Zu (2). Als Teildisziplin der Pädagogik befasst sich M. empirisch und theoretisch mit Bildung und Vermittlung in Museen. Hierbei stützt sie sich auf theoretische Ansätze und empirische Erkenntnisse der Erziehungswissenschaft, Psychologie, Soziologie und anderer Bezugsdisziplinen (→ Bezugswissenschaften).
Der Begriff M. wurde von Alfred Lichtwark (1852–1914), Georg Kerschensteiner (1854–1932) und Adolf Reichwein (1898–1944) vor dem Hintergrund der Arbeiterbildungs- (→ Arbeiterbildung) und Kunsterziehungsbewegung geprägt. Museen und ihr Wissen sollten dem Volk zugänglich sein. Dies führte zunächst insb. zu einer engeren Verbindung von Schulen und Museen und der Entwicklung von schulpädagogisch orientierten → Methoden (Kolb, 2014). Zur Zeit des Nationalsozialismus kamen diese reformpädagogischen Bestrebungen zunächst zum Erliegen. Erst nach dem Zweiten Weltkrieg entwickelte sich in der BRD eine eigenständige, sich von der Schulpädagogik abgrenzende und an den reformpädagogischen Ansätzen anknüpfende M. Die → Bildungsreform der 1960er und 1970er Jahre und der dadurch angestoßene Diskurs Lernort contra Musentempel führten zu einer gesellschaftspolitischen Öffnung der Museen, einer (erneuten) Hinwendung zur Pädagogik und Besucherorientierung sowie der damit verbundenen Besucherforschung. Parallel zu einer Gründungswelle von Museen mit ausdrücklichem Bildungsanspruch in den 1980er Jahren kam es daher auch zu einer Konsolidierung und → Professionalisierung der Bildungs- und Vermittlungsarbeit (z. B. Einrichtung von museumspädagogischen Stellen, Gründung museumspädagogischer Zentren sowie Museumsverbänden; ebd.; Weiß, 2016a).

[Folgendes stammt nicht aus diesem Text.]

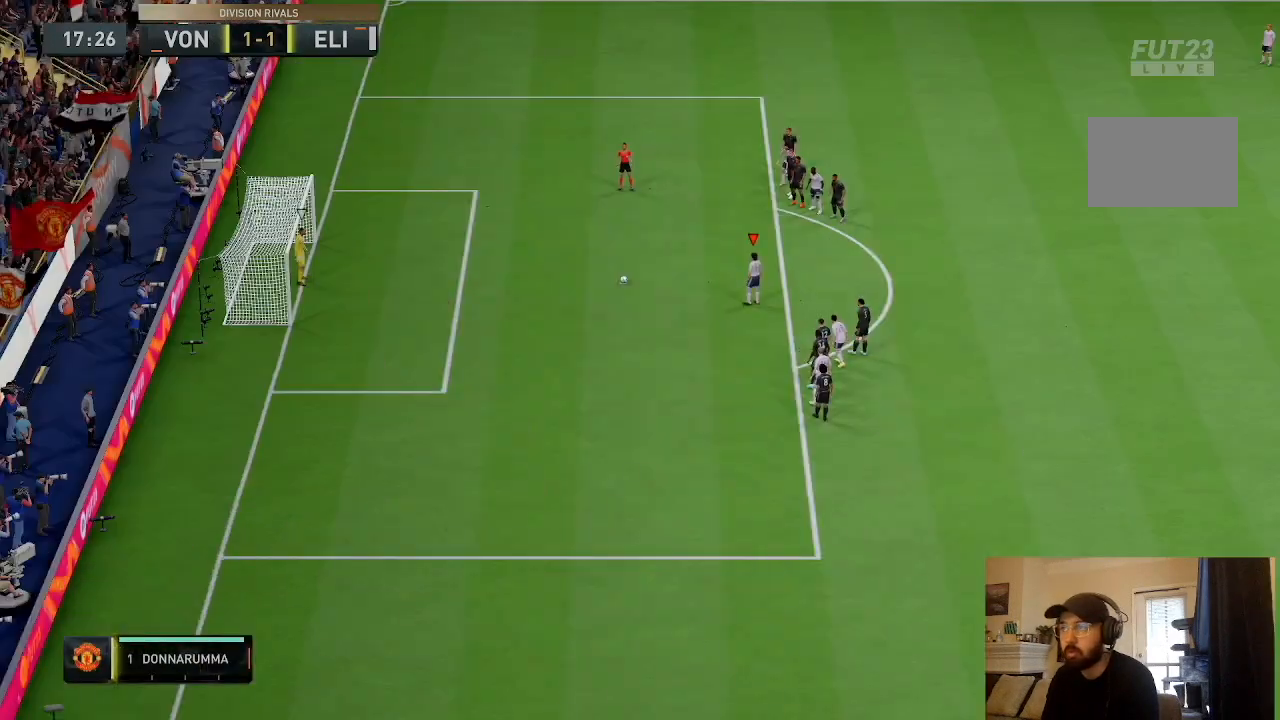
{"buttons": [], "left_stick": "center", "right_stick": "center", "events": []}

In der DDR wurden die reformpädagogischen Ansätze ebenfalls fortgeführt. Im Unterschied zur BRD waren Museen hier allerdings in das Erziehungs- und Bildungssystem (→ Weiterbildungssystem) eingebunden und eine professionelle M. auf der Basis einer Fachschulausbildung etabliert.
Seit den 1990er Jahren ist eine zunehmende Verstetigung und steigende Bedeutung der Kernaufgaben der M. in Deutschland zu konstatieren. Der Bundesverband Museumspädagogik e. V. (BVMP) vertritt seit 1991 die Interessen der Museumspädagoginnen und Museumspädagogen und trägt zur Etablierung, Qualitätssicherung (→ Qualität) und Professionalisierung der M. in Deutschland bei (Commandeur, Kunz-Ott & Schad, 2016).
Ausdruck der zunehmenden Bedeutung der M. sind die Entstehung von fachspezifischen Aus- bzw. Fortbildungsangeboten (→ Fortbildung), das „Handbuch Museumspädagogik: Kulturelle Bildung in Museen“ von Beatrix Commandeur, Hannelore Kunz-Ott und Karin Schad (2016), der „Leitfaden. Bildung und Vermittlung im Museum gestalten“ vom Deutschen Museumsbund e. V. (2020), das Grundsatzpapier „Vision. Bildungsort Museum“ vom Bundesverband Museumspädagogik e. V. in Kooperation mit dem Deutschen Museumsbund e. V. (2020) sowie verschiedene soziologisch, pädagogisch und/oder (lern-)psychologisch geprägte Forschungsaktivitäten bspw. zu (Nicht-)Besucherstrukturen und -merkmalen, zur visuellen Wahrnehmung von Objekten und zur Wirkung spezifischer museumspädagogischer Formate.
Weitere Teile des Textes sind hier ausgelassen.